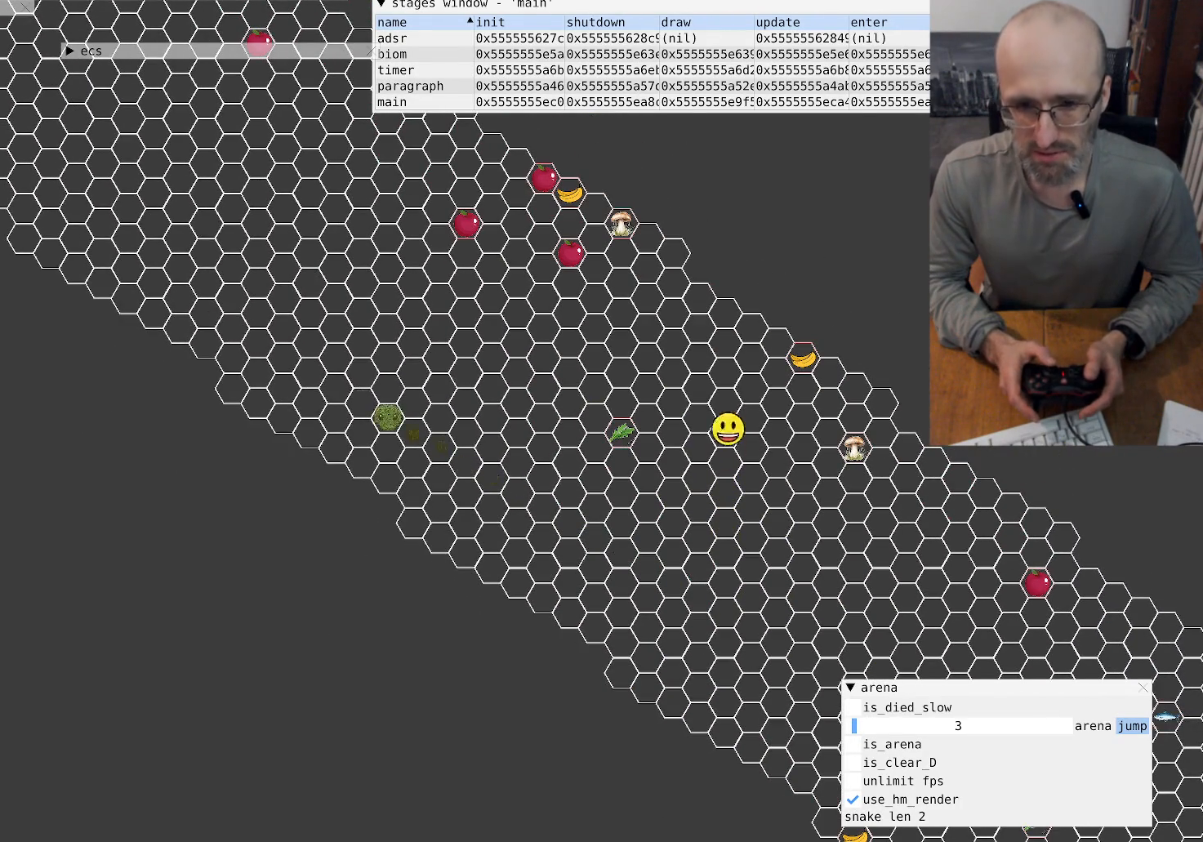
{"buttons": [], "left_stick": "up", "right_stick": "up-left", "events": [[500, "right_stick", "up-left"]]}
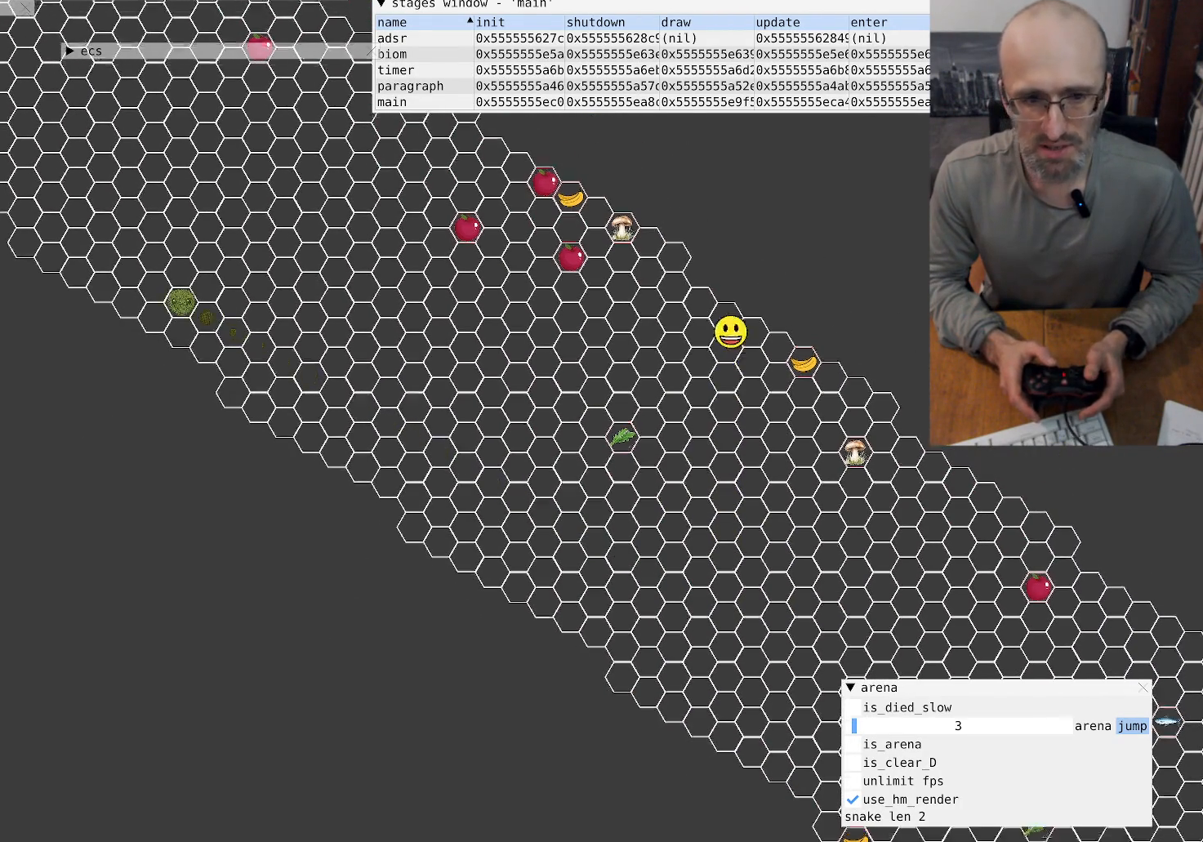
{"buttons": [], "left_stick": "right", "right_stick": "up-left", "events": [[133, "left_stick", "center"], [500, "left_stick", "right"]]}
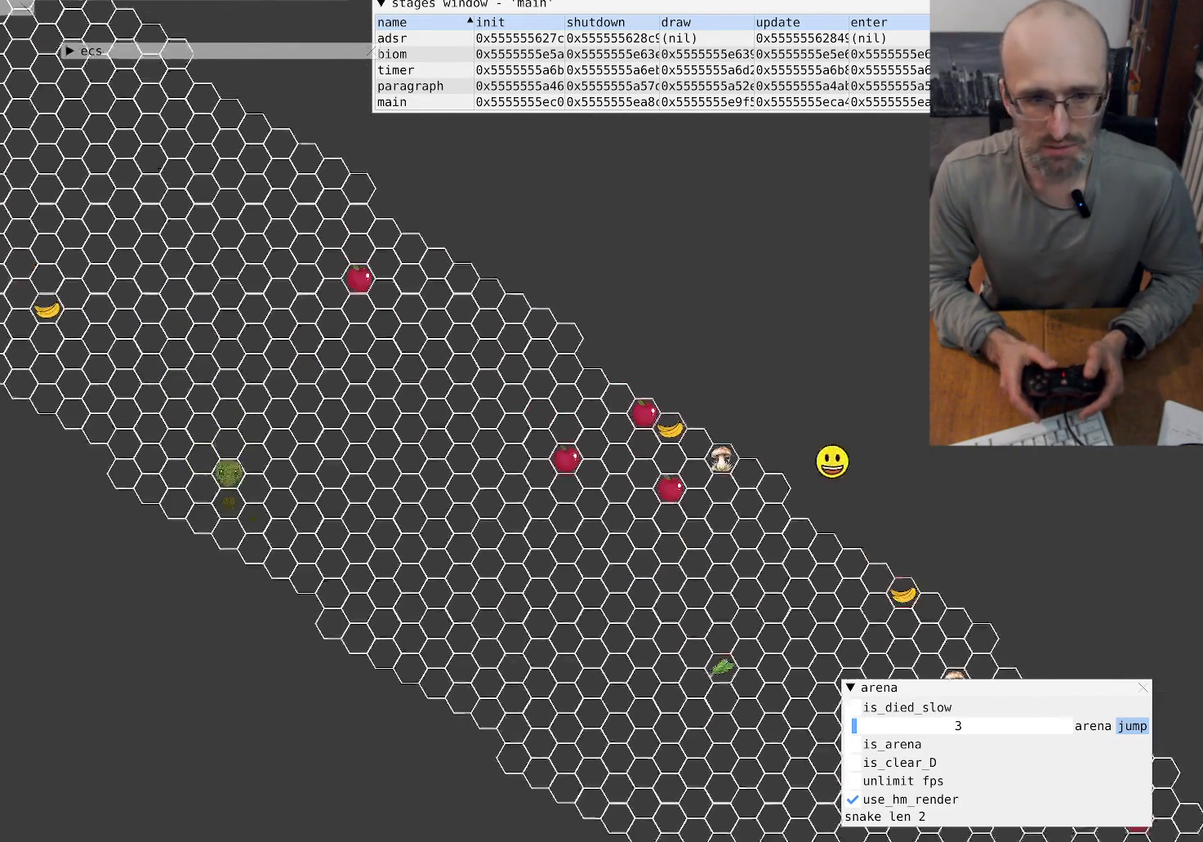
{"buttons": [], "left_stick": "up", "right_stick": "center", "events": [[67, "right_stick", "center"], [100, "left_stick", "up-right"], [333, "left_stick", "up"]]}
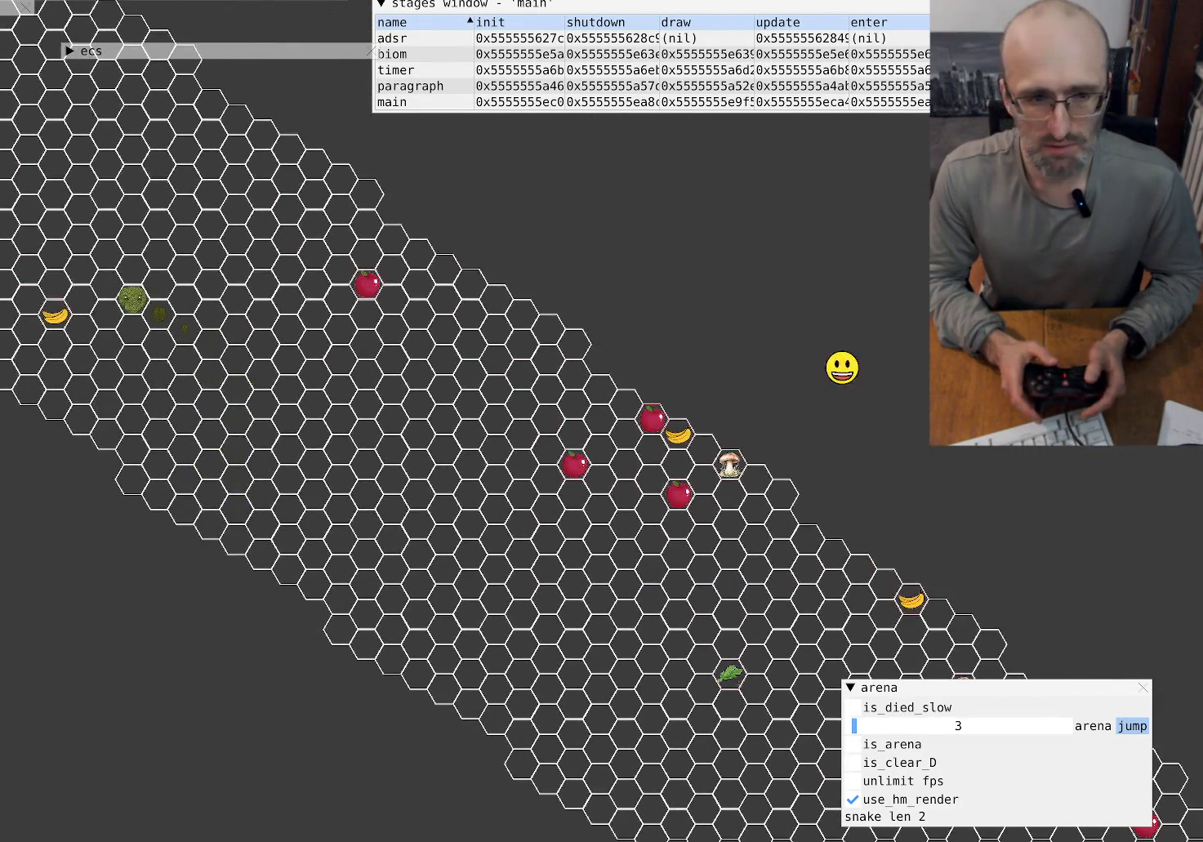
{"buttons": [], "left_stick": "up", "right_stick": "center", "events": []}
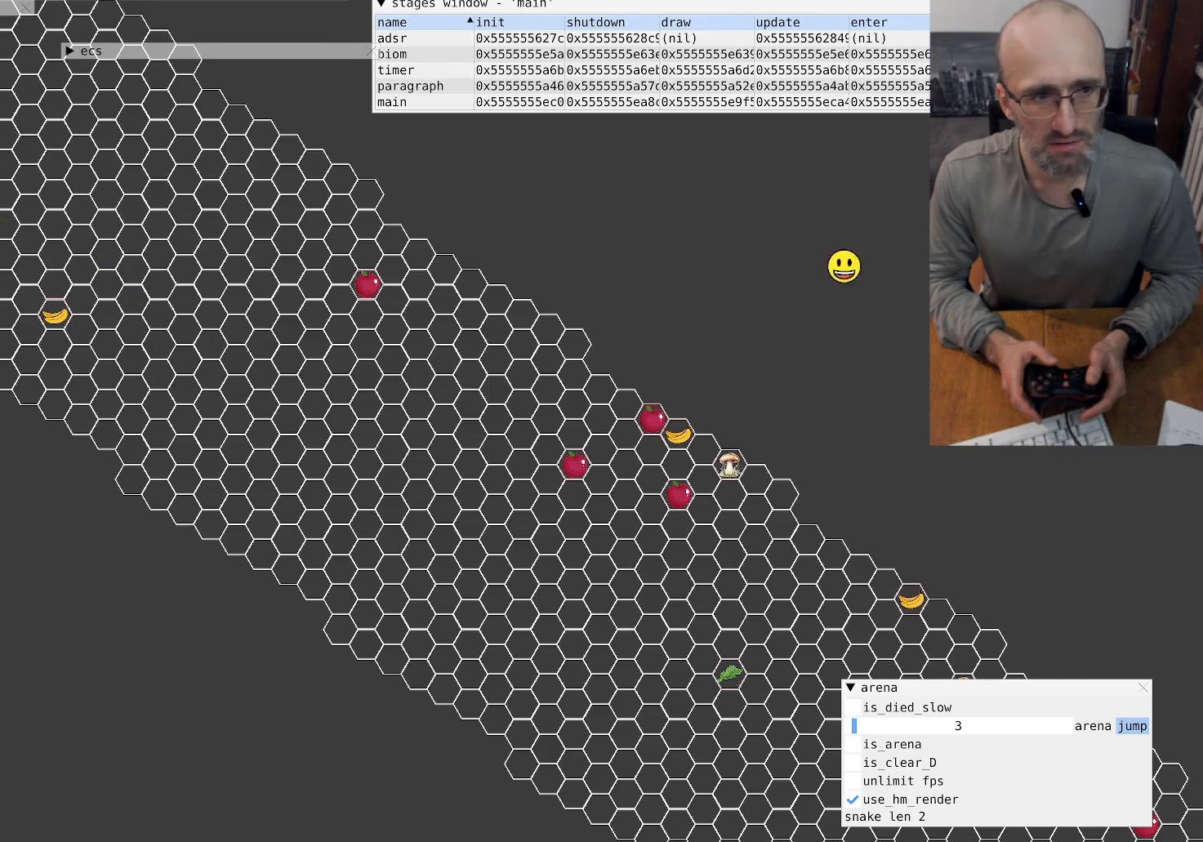
{"buttons": [], "left_stick": "up", "right_stick": "center", "events": []}
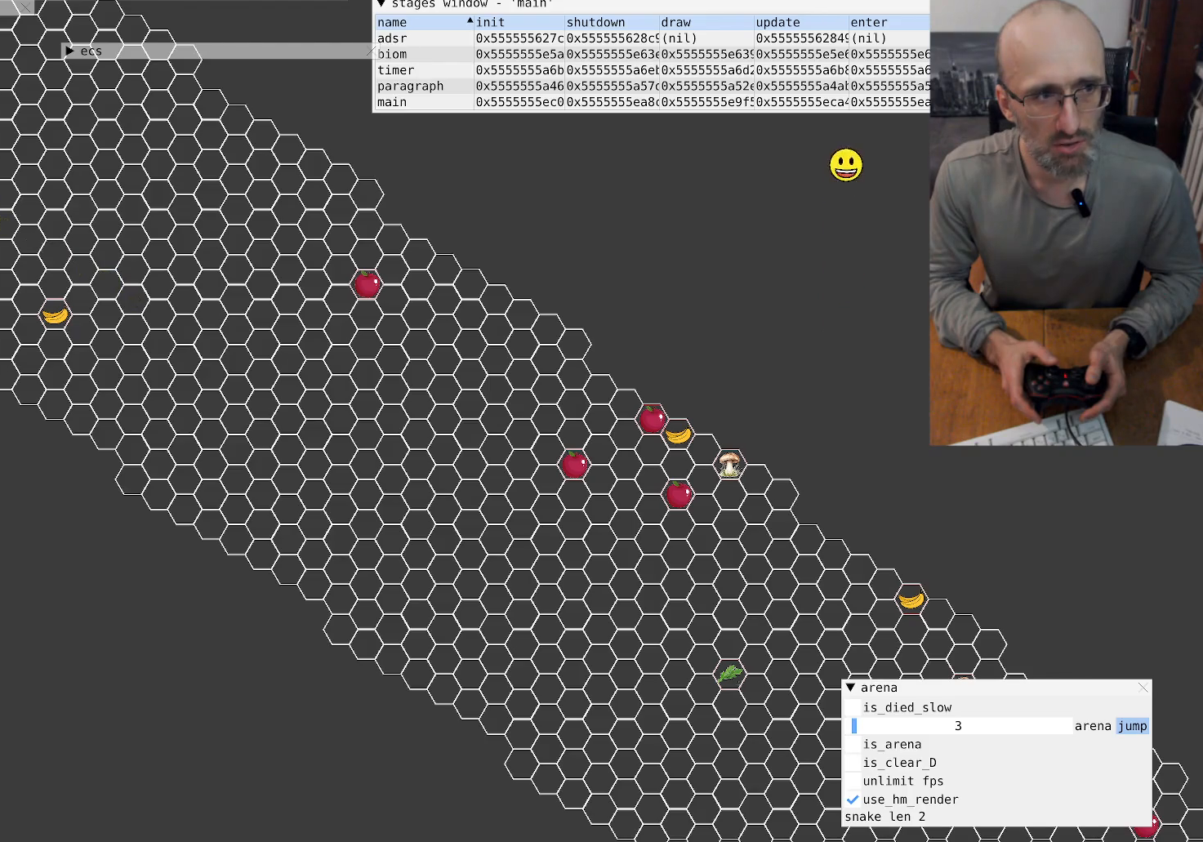
{"buttons": [], "left_stick": "center", "right_stick": "center", "events": [[333, "left_stick", "center"]]}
※ ※ ※
Aim of the exercise:
Could you write out every line above exactly as it stands, with no images?

Response:
{"buttons": [], "left_stick": "up", "right_stick": "up-left", "events": [[500, "right_stick", "up-left"]]}
{"buttons": [], "left_stick": "right", "right_stick": "up-left", "events": [[133, "left_stick", "center"], [500, "left_stick", "right"]]}
{"buttons": [], "left_stick": "up", "right_stick": "center", "events": [[67, "right_stick", "center"], [100, "left_stick", "up-right"], [333, "left_stick", "up"]]}
{"buttons": [], "left_stick": "up", "right_stick": "center", "events": []}
{"buttons": [], "left_stick": "up", "right_stick": "center", "events": []}
{"buttons": [], "left_stick": "center", "right_stick": "center", "events": [[333, "left_stick", "center"]]}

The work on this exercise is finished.